Assunto come operaio in fabbrica a 17 anni, passa poi ad arruolarsi in marina dove vi resta cinque anni. In seguito si immerge in un’esperienza spirituale di alto profilo: vuol diventare predicatore in una chiesa per non vedenti. Abbandona l’orizzonte religioso per spostarsi a Parigi e abbracciare un orizzonte più prettamente mondano.  Nella frizzante capitale europea, infatti, muove i primi passi come pittore (riesce a mantenersi vendendo i suoi quadri), in seguito si appassiona al cinema e si scopre regista e sceneggiatore.
Il successo arriva nel 2000 con “L’isola” che suscita grande clamore al Festival di Venezia. Ma il film per cui viene ricordato più frequentemente e che lo farà conoscere a livello internazionale, nel 2003, sarà “Primavera, estate, autunno, inverno... e ancora primavera” in cui si aggiudica il Leone d’argento, premio speciale per la regia, appunto alla sessantunesima Mostra di Venezia.

In quest’escalation di affermazioni, che spesso hanno avuto il plauso di pubblico e critica, giunge l’ambito Leone d’oro di quest’anno.

I valori Sagittario, rappresentati egregiamente nel Tema del regista da Sole e Mercurio nel segno, parlano di un lontano morale e materiale in cui spaziare e far vivere i propri personaggi. L’ambiziosissimo Urano in Leone, trigono a Sole e Mercurio, sommato alla congiunzione Giove-Saturno nel Capricorno stimola e rafforza il proposito di salire in vetta, di andare sempre in alto, di raggiungere il successo.
Un successo che puntualmente arride al regista.

Marte in Cancro inserisce, tuttavia, in un Tema così disposto all’azione conquistatrice, il tarlo del dubbio, la sensibilità per l’indifeso, l’inquieta emotività, tutti derivanti (probabilmente), da un vissuto familiare irrisolto, forse da una violenza morale e materiale subite tra le pareti domestiche e magari durante l’età infantile. Marte approfondisce, con le lesioni di cui soffre, possibili disordini sessuali che toccano il livello psichico e non solo quello puramente affettivo e relazionale. Il pianeta, quando si trova in Cancro, tende a subire o a mettere in atto violenze in famiglia. Ma il pianeta nel Tema di Ki-duk è anche splendidamente recuperato. È sestile a Plutone in Vergine ma, soprattutto, trigono a Nettuno in Scorpione. La tensione emotiva, la sofferenza interiore viene tramutata in estasi artistica e compositiva geniale.
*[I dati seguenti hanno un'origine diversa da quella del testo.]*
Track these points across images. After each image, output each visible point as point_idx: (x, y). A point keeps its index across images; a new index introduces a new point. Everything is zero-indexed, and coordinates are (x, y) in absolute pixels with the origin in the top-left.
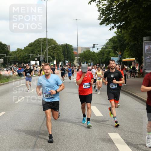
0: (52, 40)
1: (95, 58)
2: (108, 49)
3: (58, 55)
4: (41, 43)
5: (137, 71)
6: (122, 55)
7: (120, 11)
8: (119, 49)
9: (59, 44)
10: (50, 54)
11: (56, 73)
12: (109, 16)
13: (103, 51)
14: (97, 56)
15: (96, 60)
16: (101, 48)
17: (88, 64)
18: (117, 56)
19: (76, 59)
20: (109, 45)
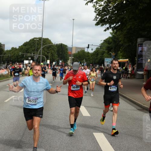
0: (47, 39)
1: (89, 58)
2: (103, 50)
3: (52, 55)
4: (36, 42)
5: (130, 72)
6: (115, 56)
7: (116, 12)
8: (113, 49)
9: (54, 44)
10: (44, 54)
11: (49, 73)
12: (105, 17)
13: (97, 51)
14: (91, 56)
15: (89, 60)
16: (96, 48)
17: (82, 64)
18: (111, 57)
19: (70, 59)
20: (104, 45)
Senza scandalizzarsi di utilizzare elementi disturbanti, impregnati di crudeltà e sadismo (Scorpione), che vengono rovesciati, quasi imprevedibilmente, sullo scorrere delle scene e lo spettatore può restarne, a seconda dei gusti e degli stati d’animo, colpito o profondamente turbato.
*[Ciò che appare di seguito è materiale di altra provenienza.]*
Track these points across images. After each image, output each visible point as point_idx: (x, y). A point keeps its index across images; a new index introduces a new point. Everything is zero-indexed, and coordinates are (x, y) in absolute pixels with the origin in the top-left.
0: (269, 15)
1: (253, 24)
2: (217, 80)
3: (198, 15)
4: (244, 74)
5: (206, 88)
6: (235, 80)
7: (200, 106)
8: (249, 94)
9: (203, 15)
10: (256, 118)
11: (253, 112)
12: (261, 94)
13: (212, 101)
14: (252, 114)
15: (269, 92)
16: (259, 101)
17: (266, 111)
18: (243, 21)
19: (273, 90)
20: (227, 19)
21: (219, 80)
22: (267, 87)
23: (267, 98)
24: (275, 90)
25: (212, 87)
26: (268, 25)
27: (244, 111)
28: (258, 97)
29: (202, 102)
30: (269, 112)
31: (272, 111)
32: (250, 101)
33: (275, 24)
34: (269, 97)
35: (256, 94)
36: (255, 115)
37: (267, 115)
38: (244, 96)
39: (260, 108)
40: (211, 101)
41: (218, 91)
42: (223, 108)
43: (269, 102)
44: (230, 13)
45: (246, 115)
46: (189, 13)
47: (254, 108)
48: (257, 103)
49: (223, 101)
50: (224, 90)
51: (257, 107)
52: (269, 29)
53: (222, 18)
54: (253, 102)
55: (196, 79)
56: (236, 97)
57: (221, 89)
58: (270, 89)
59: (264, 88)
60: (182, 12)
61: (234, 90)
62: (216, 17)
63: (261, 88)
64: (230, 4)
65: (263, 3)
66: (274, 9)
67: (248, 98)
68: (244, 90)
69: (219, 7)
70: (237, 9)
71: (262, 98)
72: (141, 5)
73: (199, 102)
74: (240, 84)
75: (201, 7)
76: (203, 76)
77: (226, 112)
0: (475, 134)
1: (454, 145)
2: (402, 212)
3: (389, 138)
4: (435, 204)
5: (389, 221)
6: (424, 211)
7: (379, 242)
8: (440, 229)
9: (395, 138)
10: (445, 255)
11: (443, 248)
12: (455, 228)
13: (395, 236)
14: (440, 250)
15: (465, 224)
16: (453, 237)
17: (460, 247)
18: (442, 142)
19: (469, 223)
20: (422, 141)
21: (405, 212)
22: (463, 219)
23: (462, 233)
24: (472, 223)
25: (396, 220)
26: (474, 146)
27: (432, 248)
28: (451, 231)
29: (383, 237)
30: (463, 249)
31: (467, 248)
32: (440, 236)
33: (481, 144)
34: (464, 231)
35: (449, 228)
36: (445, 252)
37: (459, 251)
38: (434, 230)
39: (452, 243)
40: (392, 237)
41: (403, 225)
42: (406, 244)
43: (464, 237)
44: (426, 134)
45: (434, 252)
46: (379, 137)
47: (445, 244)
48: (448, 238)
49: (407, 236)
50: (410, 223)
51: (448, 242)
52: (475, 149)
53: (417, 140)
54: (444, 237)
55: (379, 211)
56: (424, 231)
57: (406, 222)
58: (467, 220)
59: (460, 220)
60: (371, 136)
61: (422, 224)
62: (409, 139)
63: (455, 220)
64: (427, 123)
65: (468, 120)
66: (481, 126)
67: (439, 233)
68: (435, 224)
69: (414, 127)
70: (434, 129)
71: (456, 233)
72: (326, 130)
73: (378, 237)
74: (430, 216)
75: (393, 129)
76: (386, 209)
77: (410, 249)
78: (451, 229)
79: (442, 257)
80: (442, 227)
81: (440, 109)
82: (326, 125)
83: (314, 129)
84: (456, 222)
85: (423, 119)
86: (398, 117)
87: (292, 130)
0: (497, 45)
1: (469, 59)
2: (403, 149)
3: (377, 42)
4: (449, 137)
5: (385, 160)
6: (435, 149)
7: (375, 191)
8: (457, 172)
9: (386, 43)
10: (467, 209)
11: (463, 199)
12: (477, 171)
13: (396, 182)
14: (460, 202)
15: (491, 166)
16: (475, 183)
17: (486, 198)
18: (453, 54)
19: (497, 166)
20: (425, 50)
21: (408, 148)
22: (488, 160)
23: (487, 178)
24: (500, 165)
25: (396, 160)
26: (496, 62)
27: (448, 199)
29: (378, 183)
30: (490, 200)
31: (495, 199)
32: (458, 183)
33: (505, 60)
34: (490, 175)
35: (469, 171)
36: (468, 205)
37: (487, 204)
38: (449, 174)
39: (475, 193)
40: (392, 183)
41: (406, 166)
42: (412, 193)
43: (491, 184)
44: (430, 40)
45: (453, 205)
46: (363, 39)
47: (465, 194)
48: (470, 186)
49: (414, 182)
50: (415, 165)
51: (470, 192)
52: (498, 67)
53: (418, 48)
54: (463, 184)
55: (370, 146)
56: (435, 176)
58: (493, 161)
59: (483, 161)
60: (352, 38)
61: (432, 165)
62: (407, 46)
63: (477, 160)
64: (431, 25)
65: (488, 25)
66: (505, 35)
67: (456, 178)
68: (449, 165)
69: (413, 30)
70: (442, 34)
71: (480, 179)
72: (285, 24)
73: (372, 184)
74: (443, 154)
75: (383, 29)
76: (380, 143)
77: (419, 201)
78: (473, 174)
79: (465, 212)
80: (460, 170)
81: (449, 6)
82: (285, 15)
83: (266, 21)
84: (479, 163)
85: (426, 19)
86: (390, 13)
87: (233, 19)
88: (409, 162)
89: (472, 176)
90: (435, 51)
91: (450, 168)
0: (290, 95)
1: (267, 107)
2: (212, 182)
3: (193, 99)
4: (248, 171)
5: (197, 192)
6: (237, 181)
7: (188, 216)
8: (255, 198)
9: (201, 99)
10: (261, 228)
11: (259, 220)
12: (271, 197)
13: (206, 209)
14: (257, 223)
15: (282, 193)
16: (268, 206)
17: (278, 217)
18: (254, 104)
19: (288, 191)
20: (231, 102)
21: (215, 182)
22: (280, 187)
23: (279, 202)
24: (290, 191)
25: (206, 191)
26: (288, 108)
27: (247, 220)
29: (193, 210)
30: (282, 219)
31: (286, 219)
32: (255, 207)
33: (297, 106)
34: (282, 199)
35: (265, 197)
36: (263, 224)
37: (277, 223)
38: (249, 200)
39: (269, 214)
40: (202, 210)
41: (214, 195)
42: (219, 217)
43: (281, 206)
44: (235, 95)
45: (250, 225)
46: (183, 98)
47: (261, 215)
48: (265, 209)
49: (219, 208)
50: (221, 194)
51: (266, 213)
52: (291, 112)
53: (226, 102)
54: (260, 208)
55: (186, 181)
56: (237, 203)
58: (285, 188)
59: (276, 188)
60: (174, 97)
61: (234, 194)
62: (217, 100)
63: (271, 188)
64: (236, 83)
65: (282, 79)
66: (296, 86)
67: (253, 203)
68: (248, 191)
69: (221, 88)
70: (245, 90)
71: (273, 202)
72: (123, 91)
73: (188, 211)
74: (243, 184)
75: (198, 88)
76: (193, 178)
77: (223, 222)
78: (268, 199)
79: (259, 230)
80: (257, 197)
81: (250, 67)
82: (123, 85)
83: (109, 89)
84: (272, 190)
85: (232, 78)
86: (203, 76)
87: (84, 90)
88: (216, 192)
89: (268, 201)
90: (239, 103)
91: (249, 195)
Le sue suggestioni a volte sembrano riportarci al Luminismo veneto rinascimentale e a Caravaggio; ricordo, a questo proposito, che il regista si è dedicato, prima di avvicinarsi al cinema, alla pittura. Il suo interesse per pittura scaturisce, senz’altro dai gradi della pittura e della grafica (finali della Bilancia, domicilio di X- luce) che, seppur vuoti, ricevono aspetti positivi (il sestile di Urano alla fine del Leone e il sestile del Sole alla fine del Sagittario).
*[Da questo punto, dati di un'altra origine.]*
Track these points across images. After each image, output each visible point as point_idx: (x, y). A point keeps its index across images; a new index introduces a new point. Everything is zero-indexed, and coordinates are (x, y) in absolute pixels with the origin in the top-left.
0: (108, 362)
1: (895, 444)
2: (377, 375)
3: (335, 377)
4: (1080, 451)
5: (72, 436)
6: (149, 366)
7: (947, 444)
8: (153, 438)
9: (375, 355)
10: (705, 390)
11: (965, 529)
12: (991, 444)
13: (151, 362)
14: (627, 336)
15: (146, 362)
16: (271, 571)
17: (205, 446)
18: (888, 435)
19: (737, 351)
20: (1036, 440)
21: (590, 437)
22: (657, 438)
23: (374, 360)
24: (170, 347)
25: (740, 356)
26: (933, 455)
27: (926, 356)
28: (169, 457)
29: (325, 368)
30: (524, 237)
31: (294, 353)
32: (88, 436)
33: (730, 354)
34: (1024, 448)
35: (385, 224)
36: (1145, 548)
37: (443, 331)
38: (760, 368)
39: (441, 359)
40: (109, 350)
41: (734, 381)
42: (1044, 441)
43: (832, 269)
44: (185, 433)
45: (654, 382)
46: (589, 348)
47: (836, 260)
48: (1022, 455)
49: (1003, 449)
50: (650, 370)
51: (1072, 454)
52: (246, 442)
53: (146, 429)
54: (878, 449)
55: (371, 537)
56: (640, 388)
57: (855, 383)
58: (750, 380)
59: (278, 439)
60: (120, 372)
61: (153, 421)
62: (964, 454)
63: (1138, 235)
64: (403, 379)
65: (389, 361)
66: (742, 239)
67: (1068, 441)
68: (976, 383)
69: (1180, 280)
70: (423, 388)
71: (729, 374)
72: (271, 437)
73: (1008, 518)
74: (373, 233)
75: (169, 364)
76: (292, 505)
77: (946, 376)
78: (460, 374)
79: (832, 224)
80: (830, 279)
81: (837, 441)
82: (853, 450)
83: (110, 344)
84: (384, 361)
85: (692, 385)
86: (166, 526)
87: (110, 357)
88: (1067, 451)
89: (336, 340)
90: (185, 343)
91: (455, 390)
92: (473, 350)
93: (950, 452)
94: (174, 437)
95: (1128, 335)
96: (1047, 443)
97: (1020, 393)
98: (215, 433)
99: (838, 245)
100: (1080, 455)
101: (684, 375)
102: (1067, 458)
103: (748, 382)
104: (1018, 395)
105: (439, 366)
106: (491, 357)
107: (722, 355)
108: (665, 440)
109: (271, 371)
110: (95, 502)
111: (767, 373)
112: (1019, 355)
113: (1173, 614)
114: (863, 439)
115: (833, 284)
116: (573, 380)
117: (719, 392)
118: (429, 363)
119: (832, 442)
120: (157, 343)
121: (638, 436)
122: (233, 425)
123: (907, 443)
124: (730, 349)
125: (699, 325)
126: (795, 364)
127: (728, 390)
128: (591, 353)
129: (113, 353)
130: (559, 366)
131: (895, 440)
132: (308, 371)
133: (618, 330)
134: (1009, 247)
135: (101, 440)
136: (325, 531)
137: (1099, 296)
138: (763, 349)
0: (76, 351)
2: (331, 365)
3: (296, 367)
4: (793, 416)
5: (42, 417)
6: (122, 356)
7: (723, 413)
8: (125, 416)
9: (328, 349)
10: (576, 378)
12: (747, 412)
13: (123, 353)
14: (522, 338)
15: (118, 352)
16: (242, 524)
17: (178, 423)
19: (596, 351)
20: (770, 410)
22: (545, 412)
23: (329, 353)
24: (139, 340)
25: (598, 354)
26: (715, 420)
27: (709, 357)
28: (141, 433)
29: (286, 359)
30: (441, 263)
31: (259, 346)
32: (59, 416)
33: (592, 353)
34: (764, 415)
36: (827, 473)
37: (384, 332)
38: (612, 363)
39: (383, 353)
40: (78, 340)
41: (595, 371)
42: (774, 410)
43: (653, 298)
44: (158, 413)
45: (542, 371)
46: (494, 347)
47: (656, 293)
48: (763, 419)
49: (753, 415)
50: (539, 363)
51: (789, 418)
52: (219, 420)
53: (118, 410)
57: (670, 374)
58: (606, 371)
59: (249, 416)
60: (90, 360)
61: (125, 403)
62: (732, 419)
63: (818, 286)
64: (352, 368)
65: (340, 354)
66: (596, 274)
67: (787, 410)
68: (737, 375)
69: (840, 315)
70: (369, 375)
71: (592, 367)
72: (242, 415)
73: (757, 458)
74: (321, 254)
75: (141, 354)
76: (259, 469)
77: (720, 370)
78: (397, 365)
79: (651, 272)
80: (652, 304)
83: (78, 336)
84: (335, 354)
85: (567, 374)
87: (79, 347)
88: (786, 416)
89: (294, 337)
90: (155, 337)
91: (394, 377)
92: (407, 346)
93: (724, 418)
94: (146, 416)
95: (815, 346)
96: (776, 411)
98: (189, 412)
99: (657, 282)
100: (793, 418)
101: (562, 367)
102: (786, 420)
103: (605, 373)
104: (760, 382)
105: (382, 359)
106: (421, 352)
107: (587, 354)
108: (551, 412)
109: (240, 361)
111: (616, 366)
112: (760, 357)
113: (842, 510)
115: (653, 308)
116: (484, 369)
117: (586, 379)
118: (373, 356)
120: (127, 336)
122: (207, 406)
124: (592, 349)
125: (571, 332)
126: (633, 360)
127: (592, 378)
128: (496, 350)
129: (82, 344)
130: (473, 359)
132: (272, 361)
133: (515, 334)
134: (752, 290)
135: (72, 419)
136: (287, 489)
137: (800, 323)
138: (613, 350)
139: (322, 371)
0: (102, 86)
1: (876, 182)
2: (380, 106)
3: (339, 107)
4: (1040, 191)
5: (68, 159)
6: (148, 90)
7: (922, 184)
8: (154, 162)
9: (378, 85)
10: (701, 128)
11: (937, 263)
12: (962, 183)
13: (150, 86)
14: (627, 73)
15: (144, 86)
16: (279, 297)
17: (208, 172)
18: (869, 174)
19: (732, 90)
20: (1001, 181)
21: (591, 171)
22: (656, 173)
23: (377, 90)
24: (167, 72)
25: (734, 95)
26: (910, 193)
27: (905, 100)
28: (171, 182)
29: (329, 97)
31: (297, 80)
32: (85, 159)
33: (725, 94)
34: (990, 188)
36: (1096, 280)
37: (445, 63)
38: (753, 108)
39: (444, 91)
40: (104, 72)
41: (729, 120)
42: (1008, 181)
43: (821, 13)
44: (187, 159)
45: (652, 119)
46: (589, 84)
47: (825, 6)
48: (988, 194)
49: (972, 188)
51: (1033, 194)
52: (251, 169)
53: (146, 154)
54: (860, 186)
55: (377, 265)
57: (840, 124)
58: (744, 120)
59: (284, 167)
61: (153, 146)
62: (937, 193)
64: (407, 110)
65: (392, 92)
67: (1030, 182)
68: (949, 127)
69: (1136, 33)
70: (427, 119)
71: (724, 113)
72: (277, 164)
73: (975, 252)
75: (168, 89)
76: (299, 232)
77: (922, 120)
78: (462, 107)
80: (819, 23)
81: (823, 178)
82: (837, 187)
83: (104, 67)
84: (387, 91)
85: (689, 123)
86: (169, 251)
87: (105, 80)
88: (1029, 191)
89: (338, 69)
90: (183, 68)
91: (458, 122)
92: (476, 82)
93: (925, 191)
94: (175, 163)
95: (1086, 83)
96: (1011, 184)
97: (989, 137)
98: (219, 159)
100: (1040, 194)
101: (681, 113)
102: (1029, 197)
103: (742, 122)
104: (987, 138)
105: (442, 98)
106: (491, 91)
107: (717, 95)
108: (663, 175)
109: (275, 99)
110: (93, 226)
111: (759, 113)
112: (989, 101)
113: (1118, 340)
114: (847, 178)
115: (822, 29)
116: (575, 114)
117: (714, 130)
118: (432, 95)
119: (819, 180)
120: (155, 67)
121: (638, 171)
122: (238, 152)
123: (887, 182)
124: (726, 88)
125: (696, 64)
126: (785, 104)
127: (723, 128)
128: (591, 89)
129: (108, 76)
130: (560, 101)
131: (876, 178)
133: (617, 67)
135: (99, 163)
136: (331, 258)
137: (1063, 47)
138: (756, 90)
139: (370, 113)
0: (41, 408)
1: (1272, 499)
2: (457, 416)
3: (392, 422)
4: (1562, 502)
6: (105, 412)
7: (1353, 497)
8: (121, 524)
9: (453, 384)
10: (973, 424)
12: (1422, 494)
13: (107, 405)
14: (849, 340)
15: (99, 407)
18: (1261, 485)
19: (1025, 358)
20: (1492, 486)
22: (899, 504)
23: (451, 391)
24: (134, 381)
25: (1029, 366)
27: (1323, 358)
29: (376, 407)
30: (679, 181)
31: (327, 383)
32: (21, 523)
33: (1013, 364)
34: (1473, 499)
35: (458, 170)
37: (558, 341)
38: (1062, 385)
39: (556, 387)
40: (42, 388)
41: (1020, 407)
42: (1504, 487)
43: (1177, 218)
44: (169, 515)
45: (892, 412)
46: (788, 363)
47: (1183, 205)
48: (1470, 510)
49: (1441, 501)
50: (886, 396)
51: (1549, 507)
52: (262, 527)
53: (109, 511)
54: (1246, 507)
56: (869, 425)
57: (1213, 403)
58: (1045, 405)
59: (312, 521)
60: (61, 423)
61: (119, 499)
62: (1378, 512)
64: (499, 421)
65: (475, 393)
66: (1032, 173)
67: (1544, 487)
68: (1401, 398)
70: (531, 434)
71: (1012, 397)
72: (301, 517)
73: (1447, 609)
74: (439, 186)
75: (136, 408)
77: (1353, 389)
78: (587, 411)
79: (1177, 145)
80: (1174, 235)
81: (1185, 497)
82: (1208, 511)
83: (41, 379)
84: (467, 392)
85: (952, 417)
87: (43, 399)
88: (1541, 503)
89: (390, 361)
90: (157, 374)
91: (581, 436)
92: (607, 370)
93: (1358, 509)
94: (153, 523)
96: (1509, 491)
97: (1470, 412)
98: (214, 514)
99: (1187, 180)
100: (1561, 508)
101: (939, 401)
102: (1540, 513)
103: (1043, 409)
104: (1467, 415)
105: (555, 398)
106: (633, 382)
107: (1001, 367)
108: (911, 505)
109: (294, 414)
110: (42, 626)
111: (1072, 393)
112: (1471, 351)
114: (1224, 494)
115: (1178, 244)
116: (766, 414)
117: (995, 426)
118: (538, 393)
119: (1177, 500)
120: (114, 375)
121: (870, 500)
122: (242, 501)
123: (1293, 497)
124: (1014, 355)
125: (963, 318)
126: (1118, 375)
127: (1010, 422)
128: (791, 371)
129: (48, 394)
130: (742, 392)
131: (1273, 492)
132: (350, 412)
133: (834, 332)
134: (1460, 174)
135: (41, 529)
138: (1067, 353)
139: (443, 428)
Il pianeta della bellezza, dell’arte intesa in senso globale, Venere, è ospitata in Aquario, testimoniando e rafforzando una vena artistica molto anticonvenzionale. Si tratta di una Venere molto lesa (quadrata “al grado” a Nettuno), ma non per questo, anzi magari proprio in virtù di queste “ferite”, il pianeta riesce ad essere particolarmente visionario, a travestire la realtà, a sovvertirla. Unico recupero che il pianeta della creatività artistica riceve, arriva da Giove in Capricorno, un pacato semisestile d’accordo, ma che comunque ribadisce la regola di rapporti Giove-Venere in chi fa o si interessa di Cinema.